To prove given elliptic curve is Jacobi variety of given genus $1$ curve 　Let $E$ be an elliptic curve $X^3+Y^3+60Z^3=0$ and $C$ be a genus $1$ curve given by $C:3X^3+4Y^3+5Z^3=0$.
　I want to prove elliptic curve $E$ is Jacobi variety of $C$.
What I should to prove is that $Pic^0(C) \cong E$ as a group.
But I cannot come up with explicit isomorphism.
　Cassel's lectures, chapter $20$ deal with this as an exrcise, but does not follow this way. Maybe $C$ is $E$ torsor ($E$ acts simply transitively on $C$) has something to do with the proof of isomorphism?
 A: $E$ is an elliptic curve over $\Bbb{Q}$ thanks to the base point $O=[1:-1:0]$ whereas $C$ doesn't have any $\Bbb{Q}$-point.
$$f([X:Y:Z]) = [3 (4/3)^{1/3} X:4 (3/4)^{1/3}Y:Z]$$
is an isomorphism $E\to C$ defined over $\Bbb{Q}((4/3)^{1/3})$.
Let $$h:E\times C\to C, \quad h(P,Q)=f(P+f^{-1}(Q))$$
I didn't check but I think $h$ is defined over $\Bbb{Q}$, that is $$\forall \sigma \in G_\Bbb{Q}, \quad \sigma h(P,Q)=h(\sigma P,\sigma Q)$$
Then
$$Pic^0(C) =Div^0(C)/Prin(C)$$ where $Prin(C) = f(Prin(E))=\{ \sum_j  [A_j]-[B_j]\in Div^0(C), \sum_j f^{-1}(A_j)-f^{-1}(B_j)=O\in E\}$.
The isomorphism $i:E\to Pic^0(C)$ is $$i(P)= [f(P)]-[f(O)]= [h(P,f(O))]-[f(O)]$$ At first it is defined over $\Bbb{Q}((4/3)^{1/3})$.

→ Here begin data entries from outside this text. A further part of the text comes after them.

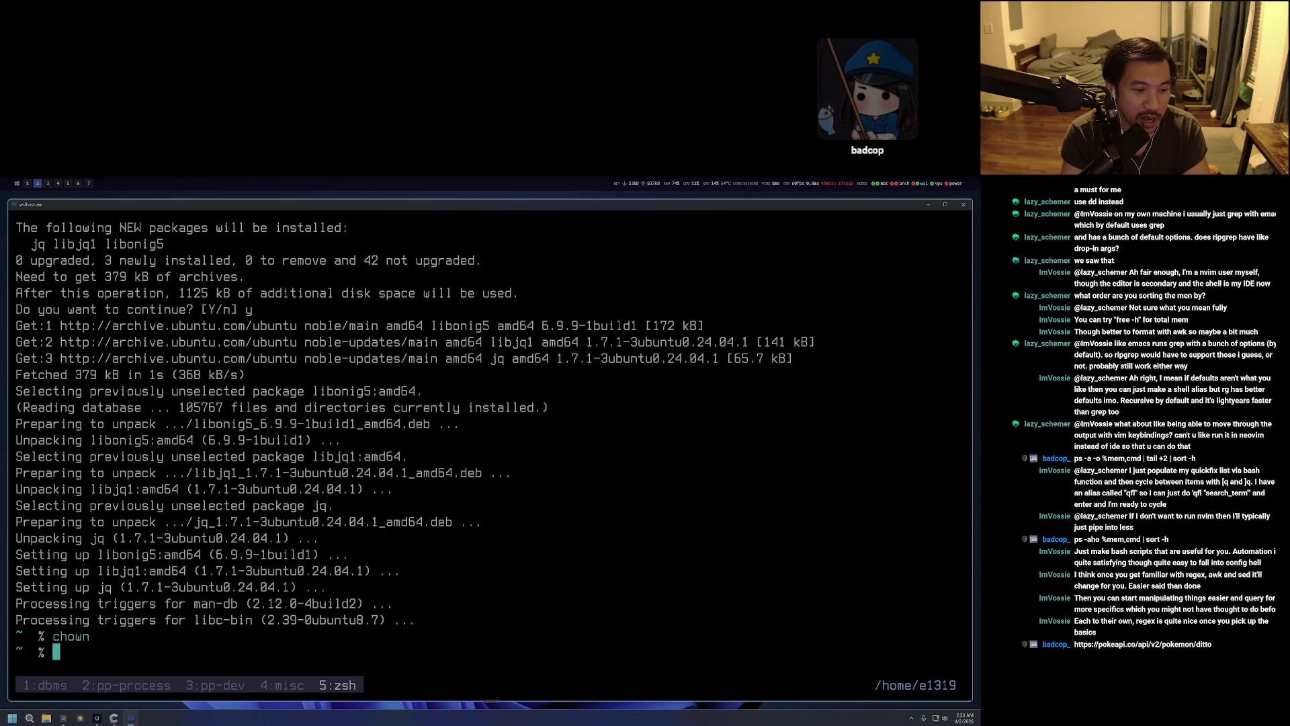
{"action": "type", "text": "c"}
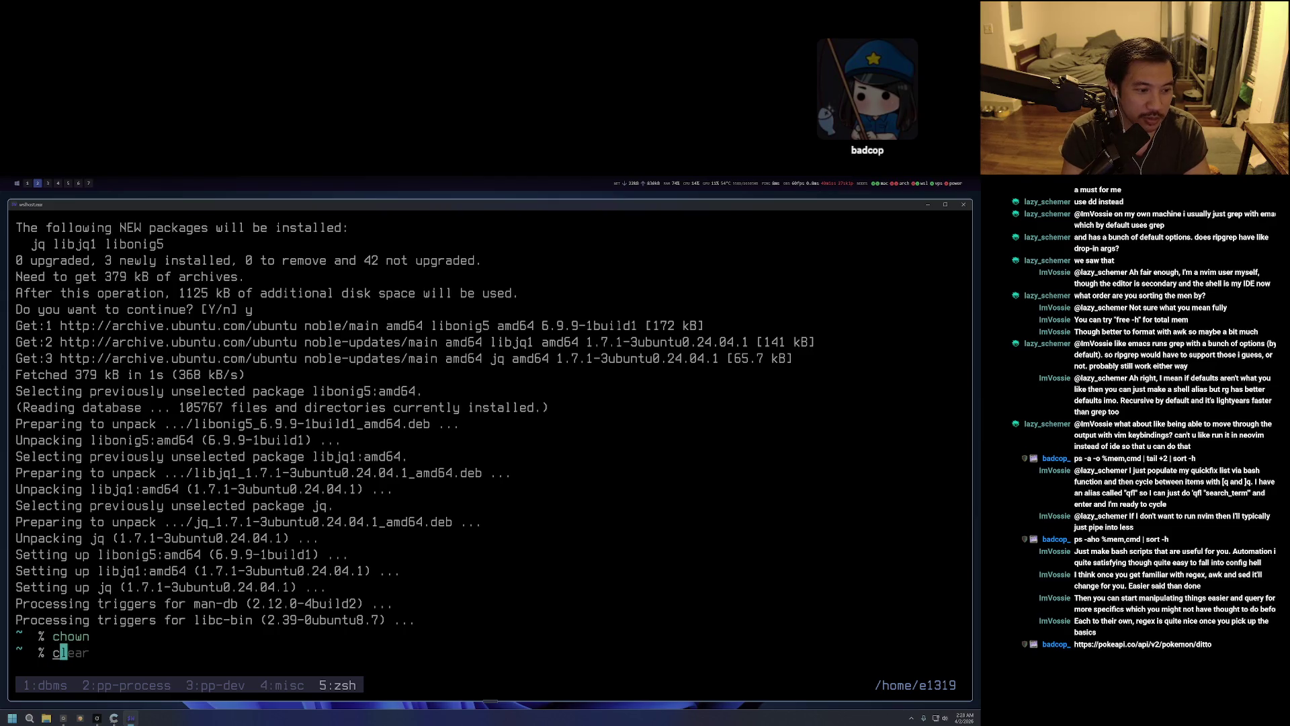
{"action": "type", "text": "hmod"}
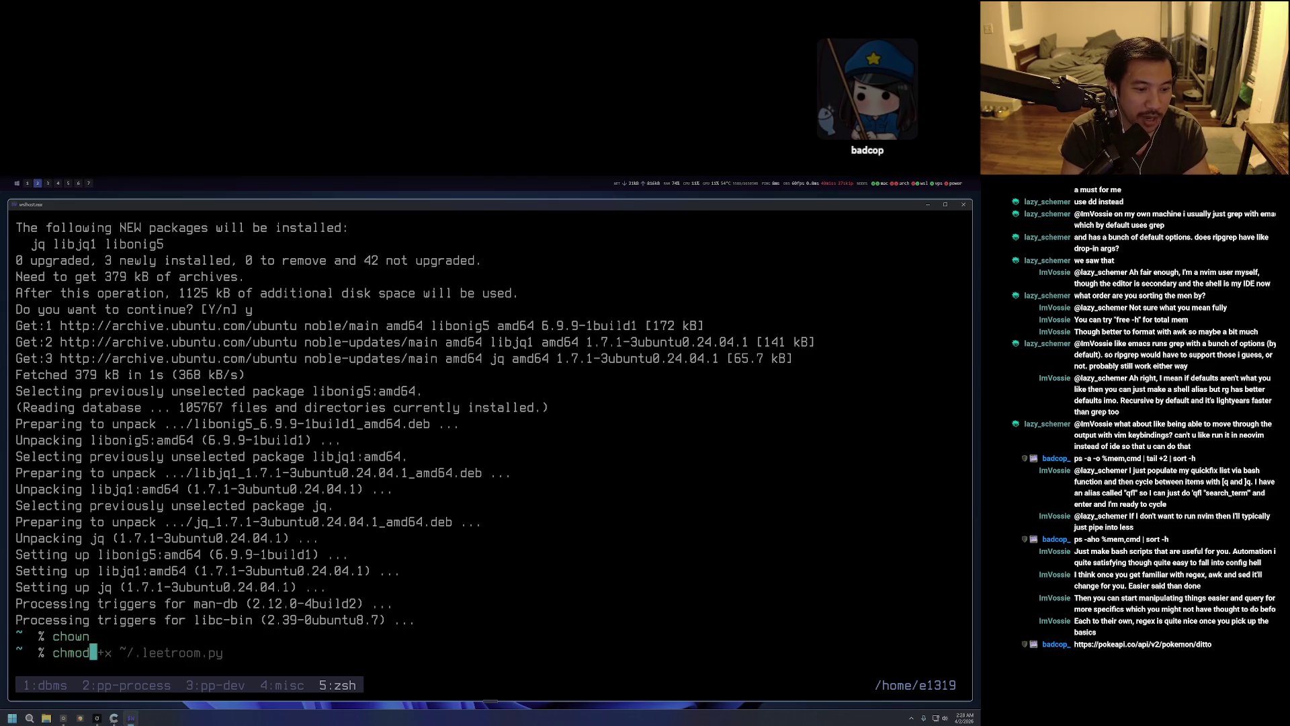
{"action": "key", "text": "Right"}
{"action": "key", "text": "Escape"}
{"action": "key", "text": "b"}
{"action": "key", "text": "b"}
{"action": "key", "text": "b"}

To show that it is defined over $\Bbb{Q}$ take $\sigma\in G_\Bbb{Q}$ then
$$i(\sigma P)-\sigma i(P) = [h(\sigma P,f(O))]-[f(O)]-[\sigma h( P,f(O))]+[\sigma f(O)]$$ $$=[h(\sigma P,f(O))]-[f(O)]-[ h(\sigma P,\sigma f(O))]+[\sigma f(O)]$$
which is a principal divisor as $$f^{-1}(h(\sigma P,f(O)))-f^{-1}(f(O))-
f^{-1}(h(\sigma P,\sigma f(O)))+f^{-1}(\sigma f(O))$$ $$ = (\sigma P+O)-O-(\sigma P+f^{-1}(\sigma f(O)))+f^{-1}(\sigma f(O))=O\in E$$
So $i(\sigma P)-\sigma i(P)=0$ in $Pic^0(C)$, $i$ commutes with the Galois action, it is defined over $\Bbb{Q}$.